Gastrointestinal Mesenchymal Neoplasms other than Gastrointestinal Stromal Tumors: Focusing on Their Molecular Aspects

Abstract

Gastrointestinal (GI) mesenchymal tumors other than gastrointestinal stromal tumor (GIST) are rare neoplasms, but they often enter the differential diagnosis of more common GI lesions. Some of these mesenchymal tumors in the GI tract have well understood molecular pathologic aspects, including desmoid tumors, inflammatory myofibroblastic tumor (IMT), clear cell sarcoma (CCS), inflammatory fibroid polyp (IFP), and synovial sarcoma (SS). Molecular pathology is fast becoming a mainstream focus in laboratories because it aids in the precise classification of tumors, may be prognostic, and may help predict response to therapy. The following review is not intended as an exhaustive summary of all mesenchymal tumors that have been reported to involve the GI tract, but instead will highlight the current knowledge of the most important non-GIST GI mesenchymal neoplasms, focusing on those tumors with well-characterized molecular pathology and how the molecular pathologic features impact current diagnostic, therapeutic, and prognostic standards.

Figure 1

Photomicrograph of H&E-stained section from a desmoid tumor.
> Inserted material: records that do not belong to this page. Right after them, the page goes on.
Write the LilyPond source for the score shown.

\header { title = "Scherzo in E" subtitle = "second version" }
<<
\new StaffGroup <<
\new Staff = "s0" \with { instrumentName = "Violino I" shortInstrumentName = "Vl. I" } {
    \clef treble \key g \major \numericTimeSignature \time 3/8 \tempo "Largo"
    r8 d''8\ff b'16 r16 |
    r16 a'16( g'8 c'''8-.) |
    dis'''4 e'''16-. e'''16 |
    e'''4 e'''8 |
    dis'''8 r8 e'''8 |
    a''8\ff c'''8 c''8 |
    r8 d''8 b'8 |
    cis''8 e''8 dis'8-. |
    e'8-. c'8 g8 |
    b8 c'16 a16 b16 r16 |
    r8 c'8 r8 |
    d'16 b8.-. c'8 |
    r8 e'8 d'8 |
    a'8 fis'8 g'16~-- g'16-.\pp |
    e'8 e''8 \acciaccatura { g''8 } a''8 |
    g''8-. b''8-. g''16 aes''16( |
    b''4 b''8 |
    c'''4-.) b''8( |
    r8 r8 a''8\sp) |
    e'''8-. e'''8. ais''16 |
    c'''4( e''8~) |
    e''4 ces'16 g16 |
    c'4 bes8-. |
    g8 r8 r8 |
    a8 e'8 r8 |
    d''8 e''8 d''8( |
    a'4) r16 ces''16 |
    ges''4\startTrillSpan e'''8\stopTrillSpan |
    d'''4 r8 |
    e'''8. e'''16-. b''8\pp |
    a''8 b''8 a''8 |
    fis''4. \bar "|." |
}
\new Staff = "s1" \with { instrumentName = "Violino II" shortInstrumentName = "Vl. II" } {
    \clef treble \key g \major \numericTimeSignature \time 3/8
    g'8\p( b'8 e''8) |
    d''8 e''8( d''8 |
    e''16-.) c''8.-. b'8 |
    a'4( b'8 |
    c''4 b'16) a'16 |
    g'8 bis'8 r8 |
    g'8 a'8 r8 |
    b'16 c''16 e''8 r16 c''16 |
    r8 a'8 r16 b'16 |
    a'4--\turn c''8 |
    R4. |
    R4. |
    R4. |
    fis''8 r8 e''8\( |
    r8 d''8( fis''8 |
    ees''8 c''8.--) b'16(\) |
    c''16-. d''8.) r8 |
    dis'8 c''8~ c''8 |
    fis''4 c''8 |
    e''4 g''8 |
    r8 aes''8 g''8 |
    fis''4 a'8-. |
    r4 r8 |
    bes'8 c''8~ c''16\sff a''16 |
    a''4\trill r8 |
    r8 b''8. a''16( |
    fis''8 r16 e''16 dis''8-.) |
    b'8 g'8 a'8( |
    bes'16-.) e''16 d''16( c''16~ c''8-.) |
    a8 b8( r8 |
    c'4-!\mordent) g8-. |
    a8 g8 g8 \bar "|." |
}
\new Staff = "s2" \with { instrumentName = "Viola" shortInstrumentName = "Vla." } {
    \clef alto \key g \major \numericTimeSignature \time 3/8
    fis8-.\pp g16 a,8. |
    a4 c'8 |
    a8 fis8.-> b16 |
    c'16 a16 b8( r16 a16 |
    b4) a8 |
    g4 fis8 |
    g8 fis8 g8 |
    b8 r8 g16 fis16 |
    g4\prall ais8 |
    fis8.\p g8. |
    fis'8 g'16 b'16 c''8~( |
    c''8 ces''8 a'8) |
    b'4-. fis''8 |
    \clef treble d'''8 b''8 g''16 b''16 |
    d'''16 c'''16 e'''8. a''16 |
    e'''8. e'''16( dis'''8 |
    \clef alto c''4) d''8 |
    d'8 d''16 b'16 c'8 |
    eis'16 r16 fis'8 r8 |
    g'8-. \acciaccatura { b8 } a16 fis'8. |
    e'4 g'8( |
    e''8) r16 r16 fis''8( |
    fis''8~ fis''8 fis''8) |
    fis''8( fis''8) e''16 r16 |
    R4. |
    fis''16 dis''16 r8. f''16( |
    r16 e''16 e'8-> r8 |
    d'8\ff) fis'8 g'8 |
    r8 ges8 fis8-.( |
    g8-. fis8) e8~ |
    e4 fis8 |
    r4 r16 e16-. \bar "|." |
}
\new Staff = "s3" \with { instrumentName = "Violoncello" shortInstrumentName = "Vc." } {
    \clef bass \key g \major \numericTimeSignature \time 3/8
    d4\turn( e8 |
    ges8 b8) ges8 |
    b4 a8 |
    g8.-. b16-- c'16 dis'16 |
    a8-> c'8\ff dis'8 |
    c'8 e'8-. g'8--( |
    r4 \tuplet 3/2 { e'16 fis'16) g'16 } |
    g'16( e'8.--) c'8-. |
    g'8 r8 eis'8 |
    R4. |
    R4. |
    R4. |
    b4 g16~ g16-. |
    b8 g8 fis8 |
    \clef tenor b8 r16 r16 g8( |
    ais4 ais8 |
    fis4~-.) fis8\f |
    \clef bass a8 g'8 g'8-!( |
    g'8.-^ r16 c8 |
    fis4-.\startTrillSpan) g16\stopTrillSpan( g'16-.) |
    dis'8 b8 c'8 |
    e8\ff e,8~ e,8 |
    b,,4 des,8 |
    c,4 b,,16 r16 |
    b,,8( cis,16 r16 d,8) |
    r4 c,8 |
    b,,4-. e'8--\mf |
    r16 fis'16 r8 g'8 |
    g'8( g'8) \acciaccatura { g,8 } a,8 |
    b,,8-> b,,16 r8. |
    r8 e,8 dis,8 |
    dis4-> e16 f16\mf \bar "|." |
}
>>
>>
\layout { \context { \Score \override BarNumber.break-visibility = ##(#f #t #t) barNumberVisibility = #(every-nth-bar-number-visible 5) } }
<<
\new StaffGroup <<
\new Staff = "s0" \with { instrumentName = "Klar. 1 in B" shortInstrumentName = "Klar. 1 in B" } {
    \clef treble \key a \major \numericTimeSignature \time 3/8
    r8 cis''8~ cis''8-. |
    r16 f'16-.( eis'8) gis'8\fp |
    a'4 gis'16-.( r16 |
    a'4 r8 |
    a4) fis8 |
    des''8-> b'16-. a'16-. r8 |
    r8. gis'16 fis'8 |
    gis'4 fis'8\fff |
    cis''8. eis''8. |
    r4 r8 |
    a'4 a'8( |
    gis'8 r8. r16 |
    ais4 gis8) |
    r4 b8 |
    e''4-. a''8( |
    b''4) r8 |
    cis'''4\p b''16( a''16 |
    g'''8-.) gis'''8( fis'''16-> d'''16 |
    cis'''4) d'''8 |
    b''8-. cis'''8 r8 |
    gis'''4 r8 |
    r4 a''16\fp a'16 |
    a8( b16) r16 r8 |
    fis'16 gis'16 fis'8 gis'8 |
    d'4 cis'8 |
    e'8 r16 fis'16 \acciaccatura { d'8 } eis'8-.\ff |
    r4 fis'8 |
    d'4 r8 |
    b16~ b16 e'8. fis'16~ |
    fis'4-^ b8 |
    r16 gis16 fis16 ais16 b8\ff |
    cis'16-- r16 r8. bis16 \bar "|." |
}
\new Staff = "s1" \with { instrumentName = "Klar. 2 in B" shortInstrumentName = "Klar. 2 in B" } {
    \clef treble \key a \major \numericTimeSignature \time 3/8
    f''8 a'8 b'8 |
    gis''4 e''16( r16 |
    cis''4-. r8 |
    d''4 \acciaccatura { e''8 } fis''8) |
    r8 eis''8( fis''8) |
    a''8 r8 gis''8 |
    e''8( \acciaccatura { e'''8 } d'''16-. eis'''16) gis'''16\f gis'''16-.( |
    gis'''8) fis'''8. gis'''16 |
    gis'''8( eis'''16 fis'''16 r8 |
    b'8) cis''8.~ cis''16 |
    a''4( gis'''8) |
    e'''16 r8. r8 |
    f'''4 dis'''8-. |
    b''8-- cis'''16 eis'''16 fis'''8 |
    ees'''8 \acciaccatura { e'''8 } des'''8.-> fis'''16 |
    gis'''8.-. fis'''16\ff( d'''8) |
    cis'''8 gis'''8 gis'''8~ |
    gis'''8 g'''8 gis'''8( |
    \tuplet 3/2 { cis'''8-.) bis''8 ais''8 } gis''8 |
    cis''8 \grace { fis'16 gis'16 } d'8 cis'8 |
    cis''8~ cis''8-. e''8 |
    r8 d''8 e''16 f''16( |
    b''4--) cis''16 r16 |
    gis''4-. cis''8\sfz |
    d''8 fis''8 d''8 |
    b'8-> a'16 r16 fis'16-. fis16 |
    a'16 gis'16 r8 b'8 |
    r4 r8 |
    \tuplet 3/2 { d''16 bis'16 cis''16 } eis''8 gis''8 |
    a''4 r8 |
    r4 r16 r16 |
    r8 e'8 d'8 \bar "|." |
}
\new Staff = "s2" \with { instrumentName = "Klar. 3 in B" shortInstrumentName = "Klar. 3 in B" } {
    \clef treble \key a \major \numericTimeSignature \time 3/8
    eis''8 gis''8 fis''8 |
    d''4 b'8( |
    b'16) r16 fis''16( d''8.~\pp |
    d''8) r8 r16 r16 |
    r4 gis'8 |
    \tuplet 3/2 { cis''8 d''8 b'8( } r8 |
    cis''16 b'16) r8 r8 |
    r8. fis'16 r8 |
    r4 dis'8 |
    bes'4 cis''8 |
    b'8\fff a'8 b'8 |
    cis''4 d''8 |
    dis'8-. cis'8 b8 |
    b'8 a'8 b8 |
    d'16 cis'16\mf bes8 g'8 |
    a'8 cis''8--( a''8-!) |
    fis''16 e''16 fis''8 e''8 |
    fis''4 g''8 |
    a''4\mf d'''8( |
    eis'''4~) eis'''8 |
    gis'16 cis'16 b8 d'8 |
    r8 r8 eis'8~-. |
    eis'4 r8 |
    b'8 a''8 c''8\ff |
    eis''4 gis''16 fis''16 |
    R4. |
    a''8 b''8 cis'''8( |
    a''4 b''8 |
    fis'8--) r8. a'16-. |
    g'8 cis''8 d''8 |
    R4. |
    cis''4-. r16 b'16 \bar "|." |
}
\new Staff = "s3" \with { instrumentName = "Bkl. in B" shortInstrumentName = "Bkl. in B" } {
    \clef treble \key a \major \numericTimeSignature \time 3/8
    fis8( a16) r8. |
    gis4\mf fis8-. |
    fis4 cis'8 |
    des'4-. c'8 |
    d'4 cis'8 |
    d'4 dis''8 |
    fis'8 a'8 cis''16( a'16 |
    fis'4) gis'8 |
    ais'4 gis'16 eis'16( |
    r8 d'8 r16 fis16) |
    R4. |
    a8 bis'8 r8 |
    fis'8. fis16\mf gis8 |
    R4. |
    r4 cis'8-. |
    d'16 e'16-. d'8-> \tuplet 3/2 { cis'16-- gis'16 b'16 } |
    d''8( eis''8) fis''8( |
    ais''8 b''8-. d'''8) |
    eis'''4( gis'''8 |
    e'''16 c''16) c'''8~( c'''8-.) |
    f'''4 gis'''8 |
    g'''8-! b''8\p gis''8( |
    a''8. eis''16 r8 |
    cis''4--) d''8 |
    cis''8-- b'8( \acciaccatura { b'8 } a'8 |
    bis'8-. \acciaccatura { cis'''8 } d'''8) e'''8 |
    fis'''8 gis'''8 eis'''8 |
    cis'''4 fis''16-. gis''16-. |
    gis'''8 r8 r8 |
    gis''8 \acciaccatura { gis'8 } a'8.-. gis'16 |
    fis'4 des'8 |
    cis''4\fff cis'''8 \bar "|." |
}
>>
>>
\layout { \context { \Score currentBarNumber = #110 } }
Note the moderately cellular sweeping fascicles of bland spindle cells. The lower left inset contains a high-power photomicrograph of the same tumor to demonstrate the characteristic pinpoint nucleoli and collagenous stroma of desmoids.

Figure 2

Schematic of Wnt signaling pathway. In demoid tumors, mutations are usually found in the APC gene or CTNNB1 gene, which encodes β-catenin. Regardless of the primary defect, the end result is nuclear accumulation of β-catenin, which fails to undergo cytoplasmic degradation.

Figure 3

Photomicrograph of H&E-stained section from an inflammatory myofibroblastic tumor. The tumor is relatively cellular and composed of a mixture of plump spindle cells and inflammatory cells, particularly lymphocytes and plasma cells.

Figure 4

Photomicrograph of FISH break apart probe that targets the ALK gene. The normal chromosome (lower middle) shows a green signal and red signal in close proximity, whereas the green and red signals are far apart in the left aspect of the photomicrograph, confirming 1 copy of the ALK translocation.

Figure 5

Photomicrograph of H&E-stained section from an inflammatory fibroid polyp. The lesion is moderately cellular with concentric whorls of spindle cells around blood vessels and numerous interspersed eosinophils.

Figure 6

Schematic of platelet-derived growth factor receptor- (PDGFR-)related signaling pathways. Mutations can lead to activation of PDGFR independent of ligand binding. Numerous downstream pathways may lead to neoplastic advantages such as cell proliferation, growth, and survival.

Figure 7

Photomicrograph of H&E-stained section from a conventional clear cell sarcoma. The cells are relatively bland with variably prominent nucleoli, low mitotic activity, and pale to clear cytoplasm. Fibrous bands illicit a compartmentalized appearance.

Figure 8

Photomicrograph of FISH break apart probe that targets the EWSR1 gene. The normal chromosome (upper middle) shows a green signal and red signal in close proximity, whereas the green and red signals are far apart in the lower aspect of the photomicrograph, confirming EWSR1 translocation.

Figure 9

Photomicrograph of H&E-stained section from a leiomyomatous polyp. The leiomyoma is composed of bland smooth muscle cells with eosinophilic cytoplasm. The tumor is directly apposed to the colonic mucosa, suggesting derivation from the muscularis mucosae.

Figure 10

Photomicrograph of H&E-stained section from a gastric schwannoma. These tumors are often more easily recognized by their prominent lymphoid reaction at the periphery and lack of encapsulation rather than classic soft tissue schwannoma features such as Verocay bodies or thick, hyalinized vessels.

Figure 11

Photomicrograph of H&E-stained section from a submucosal lipoma in the colon. The tumor is composed of mature fibroadipose tissue with sharp demarcation from the overlying mucosa.